Records section start

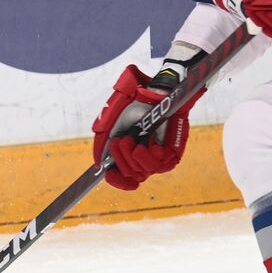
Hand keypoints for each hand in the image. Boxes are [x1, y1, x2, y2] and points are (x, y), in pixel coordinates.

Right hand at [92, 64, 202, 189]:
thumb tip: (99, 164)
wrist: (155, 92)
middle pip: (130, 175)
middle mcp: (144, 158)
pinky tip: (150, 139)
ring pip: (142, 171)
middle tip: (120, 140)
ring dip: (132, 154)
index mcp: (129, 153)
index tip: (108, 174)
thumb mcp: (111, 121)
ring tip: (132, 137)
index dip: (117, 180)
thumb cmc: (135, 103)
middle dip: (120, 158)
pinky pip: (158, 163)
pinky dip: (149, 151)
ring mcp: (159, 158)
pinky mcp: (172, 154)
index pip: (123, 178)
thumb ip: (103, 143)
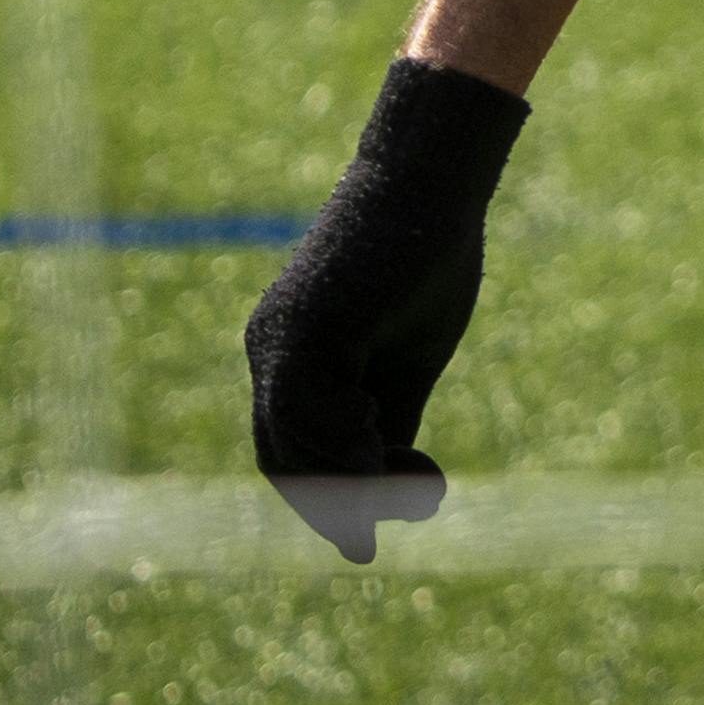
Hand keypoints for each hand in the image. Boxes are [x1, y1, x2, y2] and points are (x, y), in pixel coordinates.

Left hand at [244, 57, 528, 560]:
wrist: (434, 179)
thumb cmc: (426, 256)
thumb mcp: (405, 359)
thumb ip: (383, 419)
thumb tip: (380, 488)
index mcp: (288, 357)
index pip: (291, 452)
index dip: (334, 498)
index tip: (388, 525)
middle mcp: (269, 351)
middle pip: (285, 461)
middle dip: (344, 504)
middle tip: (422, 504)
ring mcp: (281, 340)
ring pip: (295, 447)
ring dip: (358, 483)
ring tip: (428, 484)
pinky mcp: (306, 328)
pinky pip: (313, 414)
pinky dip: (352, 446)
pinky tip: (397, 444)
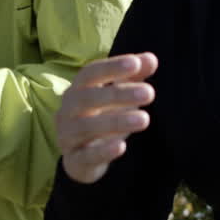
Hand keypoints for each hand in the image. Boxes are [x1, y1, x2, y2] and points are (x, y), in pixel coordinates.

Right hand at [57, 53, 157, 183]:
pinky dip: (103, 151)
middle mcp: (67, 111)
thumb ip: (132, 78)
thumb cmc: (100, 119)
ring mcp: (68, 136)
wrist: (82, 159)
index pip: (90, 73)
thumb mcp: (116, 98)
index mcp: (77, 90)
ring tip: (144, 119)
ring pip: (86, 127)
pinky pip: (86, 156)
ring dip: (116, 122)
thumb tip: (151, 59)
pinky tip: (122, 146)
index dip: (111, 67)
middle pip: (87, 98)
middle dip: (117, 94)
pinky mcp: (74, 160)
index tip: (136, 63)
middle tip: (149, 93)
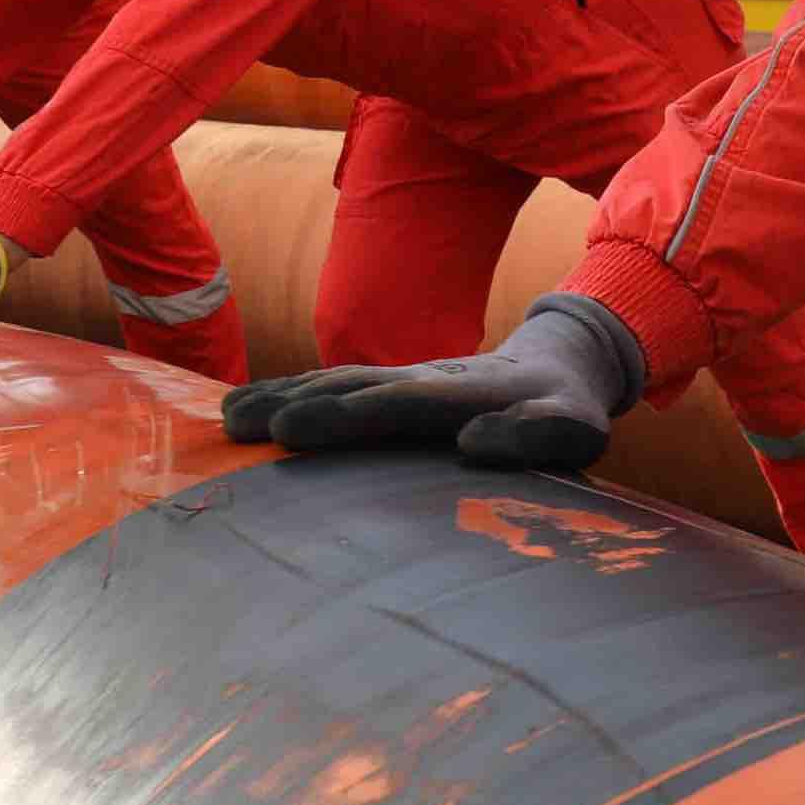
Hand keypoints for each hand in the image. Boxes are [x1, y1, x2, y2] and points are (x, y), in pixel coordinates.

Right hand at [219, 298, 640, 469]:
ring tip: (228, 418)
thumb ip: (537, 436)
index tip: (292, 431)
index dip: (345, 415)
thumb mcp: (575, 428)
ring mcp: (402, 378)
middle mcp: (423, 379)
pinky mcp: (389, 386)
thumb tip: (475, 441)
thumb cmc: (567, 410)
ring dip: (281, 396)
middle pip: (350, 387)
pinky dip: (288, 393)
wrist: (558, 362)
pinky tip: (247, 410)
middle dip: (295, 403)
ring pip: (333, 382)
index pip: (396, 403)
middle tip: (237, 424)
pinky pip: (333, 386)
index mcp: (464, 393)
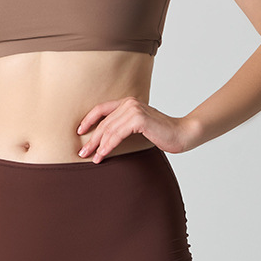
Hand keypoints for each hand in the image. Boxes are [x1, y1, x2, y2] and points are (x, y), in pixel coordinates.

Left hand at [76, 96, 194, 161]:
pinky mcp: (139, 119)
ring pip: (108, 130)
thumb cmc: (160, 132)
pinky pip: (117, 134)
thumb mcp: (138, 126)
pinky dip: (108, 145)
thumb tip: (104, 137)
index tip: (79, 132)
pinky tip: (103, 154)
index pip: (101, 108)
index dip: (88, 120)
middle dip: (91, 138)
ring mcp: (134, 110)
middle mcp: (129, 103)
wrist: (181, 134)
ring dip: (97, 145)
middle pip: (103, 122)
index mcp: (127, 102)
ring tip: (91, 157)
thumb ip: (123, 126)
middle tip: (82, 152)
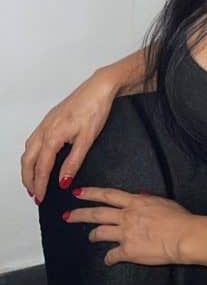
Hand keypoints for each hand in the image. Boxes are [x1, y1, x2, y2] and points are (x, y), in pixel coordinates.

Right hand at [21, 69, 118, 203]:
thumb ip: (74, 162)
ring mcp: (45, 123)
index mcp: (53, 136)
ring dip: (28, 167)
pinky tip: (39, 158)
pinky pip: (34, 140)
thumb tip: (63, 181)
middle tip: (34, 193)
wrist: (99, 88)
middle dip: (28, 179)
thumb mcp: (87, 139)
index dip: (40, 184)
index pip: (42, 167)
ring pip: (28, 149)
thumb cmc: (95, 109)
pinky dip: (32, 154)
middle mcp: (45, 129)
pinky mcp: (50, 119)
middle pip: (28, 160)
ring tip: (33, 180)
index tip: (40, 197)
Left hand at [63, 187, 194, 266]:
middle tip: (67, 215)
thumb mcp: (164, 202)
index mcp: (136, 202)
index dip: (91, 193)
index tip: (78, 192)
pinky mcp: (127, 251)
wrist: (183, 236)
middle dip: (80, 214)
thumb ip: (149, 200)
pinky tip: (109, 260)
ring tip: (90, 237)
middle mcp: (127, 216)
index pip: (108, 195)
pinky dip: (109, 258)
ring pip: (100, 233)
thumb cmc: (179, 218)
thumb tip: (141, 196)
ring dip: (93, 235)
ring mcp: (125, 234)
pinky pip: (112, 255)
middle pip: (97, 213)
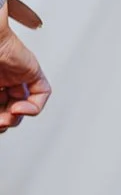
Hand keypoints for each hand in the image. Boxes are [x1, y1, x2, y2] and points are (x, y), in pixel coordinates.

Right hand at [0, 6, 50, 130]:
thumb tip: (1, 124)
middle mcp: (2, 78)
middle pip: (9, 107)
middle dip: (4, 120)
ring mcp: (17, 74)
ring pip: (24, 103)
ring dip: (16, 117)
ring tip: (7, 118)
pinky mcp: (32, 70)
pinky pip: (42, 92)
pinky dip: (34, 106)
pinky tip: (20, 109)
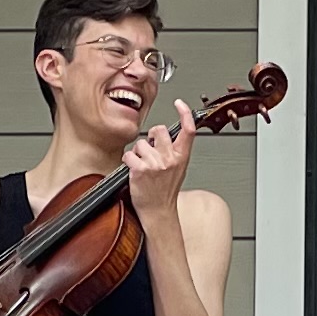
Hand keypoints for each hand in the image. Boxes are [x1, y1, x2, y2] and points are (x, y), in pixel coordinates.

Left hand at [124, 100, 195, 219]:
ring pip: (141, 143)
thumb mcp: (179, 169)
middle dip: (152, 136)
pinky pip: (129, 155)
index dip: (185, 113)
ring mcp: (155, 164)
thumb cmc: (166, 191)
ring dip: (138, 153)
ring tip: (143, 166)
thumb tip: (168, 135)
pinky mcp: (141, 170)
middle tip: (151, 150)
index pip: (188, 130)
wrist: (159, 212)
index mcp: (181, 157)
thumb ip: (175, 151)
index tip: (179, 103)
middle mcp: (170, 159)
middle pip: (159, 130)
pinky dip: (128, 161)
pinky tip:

Records section end

Return from the data every line that holds "Left".

Left hand at [244, 57, 528, 560]:
Left hand at [76, 96, 194, 161]:
Left hand at [63, 187, 194, 266]:
Left hand at [124, 100, 195, 219]:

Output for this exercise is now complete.